DRUG INFORMATION
Class
Second Generation Antipsychotic
Neuroscience-based Nomenclature (NbN)
Pharmacological Target
Dopamine, serotonin, norepinephrine
Mode of Action
Receptor Antagonist (D2, 5-HT2, NE alpha-2)
Brand Name
Invega
Monograph
DOSING AND ADMINISTRATION
Therapeutic Dose Range
Schizophrenia: 3-12 mg/day. The recommended starting and target dose is 6 mg/day
Time of Day
Once a day, preferably in the morning
Effect of food
May be taken with or without food. Tablets should not be crushed or cut; they should be swallowed while.
Effect of smoking
Smoking has no effect on paliperidone metabolism
ADVERSE EFFECTS
Adverse Reactions
EPS
Galactorrhea
Sedation
Dizziness
Weight gain
Risk of tardive dyskinesia
NMS
Warnings
Class Warning: Increased Mortality in Elderly Patients with Dementia Elderly patients with dementia treated with atypical antipsychotic drugs are at an increased risk of death compared to placebo. Analyses of thirteen placebo-controlled trials with various atypical antipsychotics (modal duration of 10 weeks) in these patients showed a mean 1.6-fold increase in the death rate in the drug-treated patients. Although the causes of death were varied, most of the deaths appeared to be either cardiovascular (e.g., heart failure, sudden death) or infectious (e.g., pneumonia) in nature.

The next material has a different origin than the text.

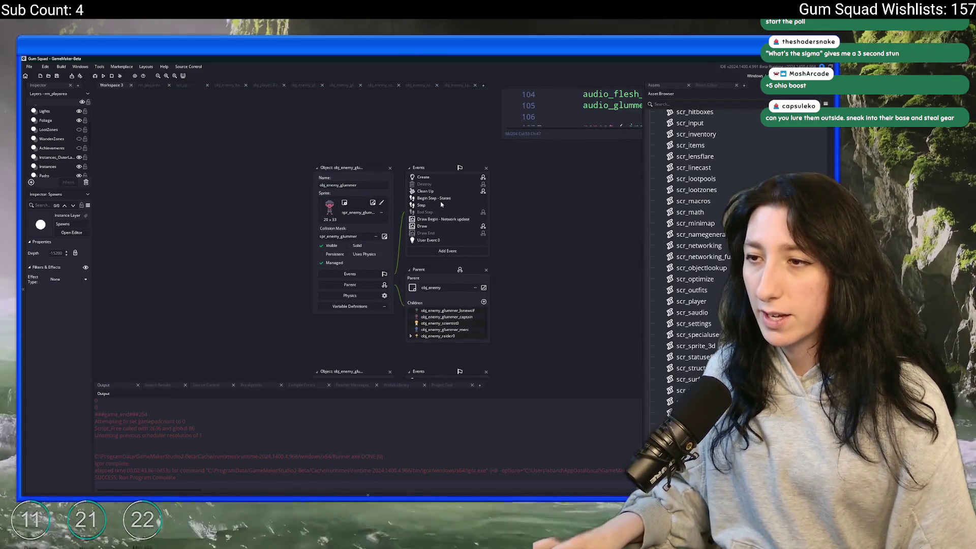
Step: Open the glummer's Begin Step event code, enlarge the editor, and start a Find
{"action": "left_click", "coordinate": [487, 197]}
{"action": "left_click", "coordinate": [371, 208]}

Class Warning: Atypical antipsychotic drugs have been associated with metabolic changes that include hyperglycemia/diabetes mellitus, dyslipidemia, and body weight gain. While all of the drugs in the class have been shown to produce some metabolic changes, each drug has its own specific risk profile.
PHARMACOKINETICS
Bioavailability
28%
With high fate meal: Cmax increase 60% and AUC increases 54%
Volume of distribution (Vd)
7.0 L/Kg
Protein binding
74% (primarily to ?1-acid glycoprotein and albumin)
Elimination half-life
23 hours
Time to peak (Tmax)
Oral: 24 hours
Metabolism
Mostly excreted unchanged. Limited metabolism via CYP2D6 & CYP3A4.
Excretion
Urine:80% (approx. 59% unchanged)
Feces:11%
MORE INFORMATION
Renal impairment
For patients with mild renal impairment (creatinine clearance = 50 to < 80 mL/min), the maximum recommended initial dose of paliperidone is 3 mg once daily. The dose may be increased to a maxiumum of 6 mg once daily based on clinical response and tolerability.
For patients with moderate to severe renal impairment (creatinine clearance = 10 to < 50 mL/min), the recommended initial dose of paliperidone is 1.5 mg once daily which may then be increased to 3 mg once daily after clinical reassessment.
As paliperidone has not been studied in patients with creatinine clearance < 10 mL/min, use is not recommended in such patients.
Hepatic impairment
No dose adjustment is required in patients with mild to moderate hepatic impairment. Paliperidone has not been studied in patients with severe hepatic impairment.
DRUG-DRUG INTERACTIONS
Potential for Other Drugs to Affect Paliperidone
Paliperidone is not a substrate of CYP1A2, CYP2A6, CYP2C9, CYP2C19, and CYP3A5. This suggests that an interaction with inhibitors or inducers of these isozymes is unlikely.
Potential for Paliperidone to Affect Other Drugs
Paliperidone is not expected to cause clinically important pharmacokinetic interactions with drugs that are metabolized by cytochrome P-450 isozymes. In vitro studies in human liver microsomes showed that paliperidone does not substantially inhibit the metabolism of drugs metabolized by cytochrome P450 isozymes, including CYP1A2, CYP2A6, CYP2C8/9/10, CYP2D6, CYP2E1, CYP3A4, and CYP3A5. Therefore, paliperidone is not expected to inhibit clearance of drugs that are metabolized by these metabolic pathways in a clinically relevant manner. Paliperidone is also not expected to have enzyme-inducing properties
Because of its potential for inducing orthostatic hypotension, an additive effect may be observed when paliperidone is administered with other therapeutic agents that have this potential.